Matter of Davis v ACS-Kings
2025 NYSlipOp 06860 [244 AD3d 850]
December 10, 2025
Appellate Division, Second Department
Published by New York State Law Reporting Bureau pursuant to Judiciary Law § 431.
As corrected through Wednesday, February 4, 2026


[*1]
 In the Matter of Tyreek Davis, Appellant,
v
ACS-Kings, Respondent.

Catherine S. Bridge, Staten Island, NY, for appellant.


HEADNOTES


Process - Service of Process - Extension of Time - Lack of Standing to Seek Custody

In related proceedings pursuant to Family Court Act article 6, the petitioner appeals from an order of the Family Court, Kings County (Ione K. Curva, Ct. Atty. Ref.), dated August 26, 2024. The order, without a hearing, dismissed the petitions for custody of the subject children.

Ordered that the order is affirmed, without costs or disbursements.

The petitioner is the biological father of three children. In April 2023, he commenced related proceedings for custody of the children. By order dated August 26, 2024, the Family Court, without a hearing, dismissed the petitions. The petitioner appeals.

CPLR 306-b permits a court to dismiss a proceeding without prejudice or extend the time for service upon good cause shown or in the interest of justice (see Leader v Maroney, Ponzini & Spencer, 97 NY2d 95, 104-105 [2001]). " 'Good cause' and 'interest of justice' are two separate and independent statutory standards" (Bumpus v New York City Tr. Auth., 66 AD3d 26, 31 [2009]; see Leader v Maroney, Ponzini & Spencer, 97 NY2d at 104). "To establish good cause, a [petitioner] must demonstrate reasonable diligence in attempting service" (Bumpus v New York City Tr. Auth., 66 AD3d at 31; see Leader v Maroney, Ponzini & Spencer, 97 NY2d at 104). "The more flexible interest of justice standard accommodates late service that might be due to mistake, confusion, or oversight, so long as there is no prejudice to the [respondent]" (OneWest Bank N.A. v All the Heirs at Law [Moran], 240 AD3d 803, 805 [2025] [internal quotation marks omitted]; see Leader v Maroney, Ponzini & Spencer, 97 NY2d at 105). In deciding whether to extend time in the interest of justice, the court may consider diligence, or lack thereof, along with other factors including "the expiration of the statute of limitations, the meritorious nature of the [proceeding], the length of delay in service, the promptness of a request by the [petitioner] for an extension, and prejudice to the [respondent]" (Bumpus v New York City Tr. Auth., 66 AD3d at 32; see Leader v Maroney, Ponzini & Spencer, 97 NY2d at 105; A.K. v T.K., 150 AD3d 1091, 1093 [2017]). "The determination of whether to grant the extension in the interest of justice is within the discretion of the motion court" (OneWest Bank N.A. v All the Heirs at Law [Moran], 240 AD3d at 805; see Leader v Maroney, Ponzini & Spencer, 97 NY2d at 101).

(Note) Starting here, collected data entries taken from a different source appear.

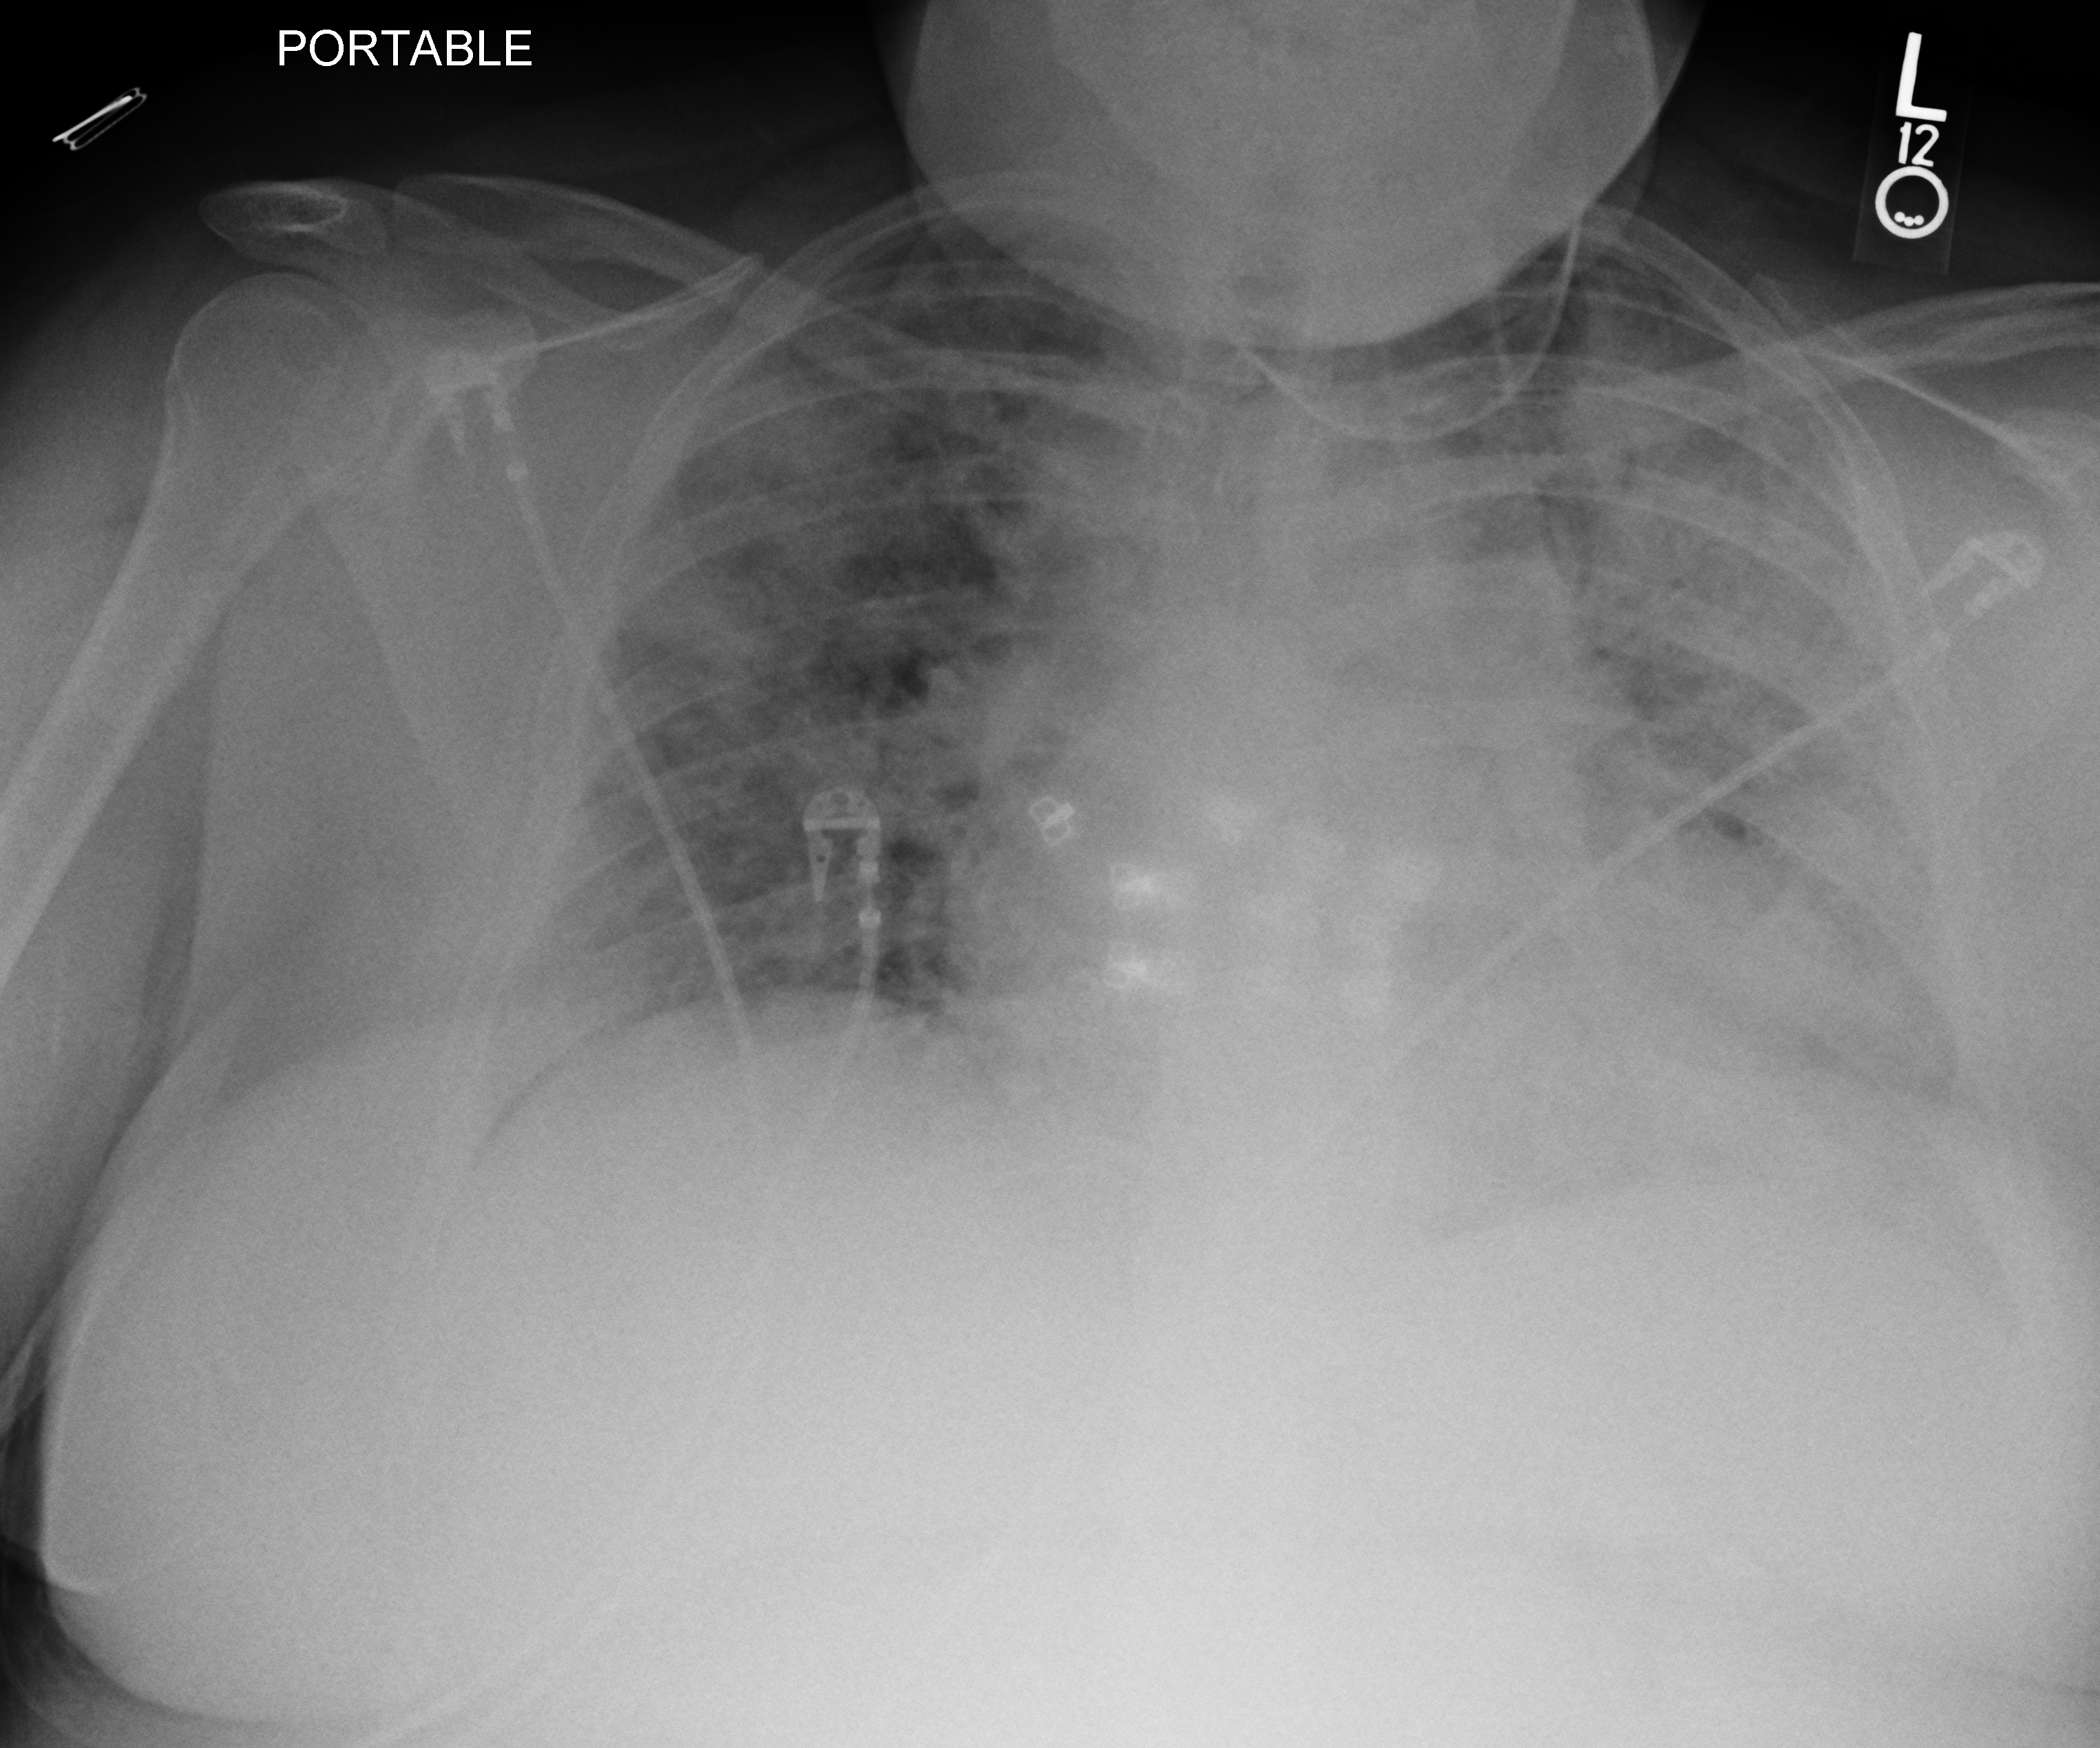
Bedside chest radiograph (computed radiography), anteroposterior (AP) projection. Patient hospitalised with COVID-19; female, aged 18–59 years.
From the hospital-stay record, not from the radiograph (when in the stay this image was taken is not recorded):
- smoking status (admission record): current
- chronic kidney disease (admission record): no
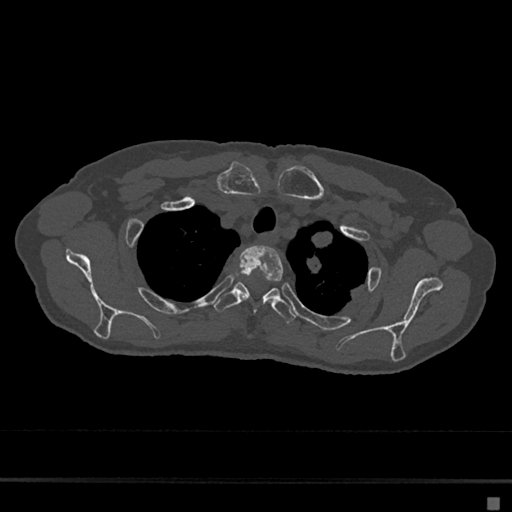
CT including the spine, one axial slice; slice 558 of 797 in the series (ordered by position); 120 kVp; bone window (W 1800 / L 400 HU); 0.5 mm slice thickness; 512 × 512 image matrix, field of view 360 × 360 mm. Female patient, age 68 years. Case-level facts recorded for this patient, not image findings: primary cancer: renal.
Outlined on this slice (semi-automatic segmentation, software-assisted and operator-edited):
- T2 vertebra: bounding box <237,245,284,296> (left, top, right, bottom; pixels)
- T3 vertebra: <212,282,296,323>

Here, the Family Court providently exercised its discretion in declining to grant an extension of time to serve the petitions in the interest of justice. The petitioner's parental rights were terminated in 2013, and the children were adopted. Thus, the petitioner lacked standing, even as a biological parent, to seek custody of the children (see Matter of Davis v ACS-Kings, 236 AD3d 904, [*2]904 [2025]; Matter of Mehmeti v Dautaj, 198 AD3d 781, 782 [2021]). As such, the petitioner failed to demonstrate that an extension of time was warranted in the interest of justice, since the petitioner failed to establish the existence of potentially meritorious proceedings (see Leader v Maroney, Ponzini & Spencer, 97 NY2d at 105; Brown v Sanders, 142 AD3d 940, 941 [2016]).

Accordingly, the Family Court properly dismissed the petitions. Chambers, J.P., Wooten, Ventura and Goldberg Velazquez, JJ., concur.